Magnetic sensors are used in many different applications. One important application is for validating banknotes. A banknote typically contains one or more covert security features to enable the authenticity of the banknote to be validated.
One type of covert security feature is magnetic printing on a banknote; another type of covert security feature involves embedding magnetic features into a banknote. For either of these security features, it is important to be able to detect the magnetic properties of that security feature.
In addition to providing basic magnetic printing, some covert security features incorporate a mixture of high coercivity and low coercivity magnets. As is known to those of skill in the art, the coercivity of a magnet represents the intensity of applied magnetic field needed to reduce the magnetization of that magnet from saturation to zero. High coercivity requires a strong magnetic field to be present to reduce the magnetization to zero; whereas, low coercivity only requires a weak magnetic field to be present to reduce the magnetization to zero.
It is known to use magnetoresistive (MR) sensors to detect magnetic security features, but MR sensors only detect a change in magnetic field strength, such as a transition from a magnetic material to a non-magnetic material, and vice versa. They do not detect the strength of a magnetic field, per se.
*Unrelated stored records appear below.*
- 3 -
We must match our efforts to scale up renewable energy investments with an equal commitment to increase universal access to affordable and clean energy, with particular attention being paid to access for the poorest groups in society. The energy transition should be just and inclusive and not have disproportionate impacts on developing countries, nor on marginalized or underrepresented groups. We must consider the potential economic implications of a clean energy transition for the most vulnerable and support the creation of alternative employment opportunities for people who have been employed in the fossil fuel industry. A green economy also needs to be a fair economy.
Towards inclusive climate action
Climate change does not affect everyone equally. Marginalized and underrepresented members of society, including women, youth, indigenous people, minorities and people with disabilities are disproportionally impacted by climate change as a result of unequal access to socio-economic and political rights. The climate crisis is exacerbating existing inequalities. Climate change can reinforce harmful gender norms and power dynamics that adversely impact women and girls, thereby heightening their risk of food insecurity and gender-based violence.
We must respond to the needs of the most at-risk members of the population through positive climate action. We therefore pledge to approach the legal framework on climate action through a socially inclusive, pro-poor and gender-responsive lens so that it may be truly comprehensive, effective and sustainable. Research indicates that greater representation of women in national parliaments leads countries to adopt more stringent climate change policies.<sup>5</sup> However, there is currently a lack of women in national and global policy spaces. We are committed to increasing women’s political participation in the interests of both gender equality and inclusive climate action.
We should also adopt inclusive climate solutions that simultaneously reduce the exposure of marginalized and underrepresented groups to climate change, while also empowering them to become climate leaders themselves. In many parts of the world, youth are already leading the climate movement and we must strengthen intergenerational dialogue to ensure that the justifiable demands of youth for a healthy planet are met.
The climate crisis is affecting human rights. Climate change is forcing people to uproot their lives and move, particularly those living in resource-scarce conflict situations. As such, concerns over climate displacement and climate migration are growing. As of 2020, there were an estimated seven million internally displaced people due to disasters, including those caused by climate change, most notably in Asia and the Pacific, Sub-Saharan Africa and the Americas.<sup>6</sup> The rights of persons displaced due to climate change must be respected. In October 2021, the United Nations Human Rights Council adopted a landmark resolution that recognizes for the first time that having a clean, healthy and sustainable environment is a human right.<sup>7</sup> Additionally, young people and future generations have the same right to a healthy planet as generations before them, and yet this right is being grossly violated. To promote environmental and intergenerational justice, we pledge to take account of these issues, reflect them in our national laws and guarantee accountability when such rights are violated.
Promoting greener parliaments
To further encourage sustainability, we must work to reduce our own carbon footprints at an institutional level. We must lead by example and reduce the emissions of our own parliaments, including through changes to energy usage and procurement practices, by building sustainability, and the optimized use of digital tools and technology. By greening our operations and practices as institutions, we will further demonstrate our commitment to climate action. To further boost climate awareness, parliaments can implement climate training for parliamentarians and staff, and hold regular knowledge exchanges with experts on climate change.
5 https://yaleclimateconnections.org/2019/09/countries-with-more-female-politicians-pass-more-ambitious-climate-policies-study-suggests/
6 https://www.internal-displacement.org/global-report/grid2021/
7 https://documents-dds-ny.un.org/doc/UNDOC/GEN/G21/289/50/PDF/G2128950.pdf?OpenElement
Furthermore, MR sensors are not very effective at distinguishing between high coercivity magnets and low coercivity magnets, so any security feature comprising a spatial arrangement of high coercivity and low coercivity magnets may not be reliably authenticated using an MR sensor. This lack of reliable authentication reduces the usefulness of MR sensors at detecting counterfeit banknotes.
It would be desirable to provide a magnetic sensor that can distinguish between high coercivity and low coercivity magnets, and that can also sense the field strength of a magnet, not just the transition between a magnetic material and a non-magnetic material.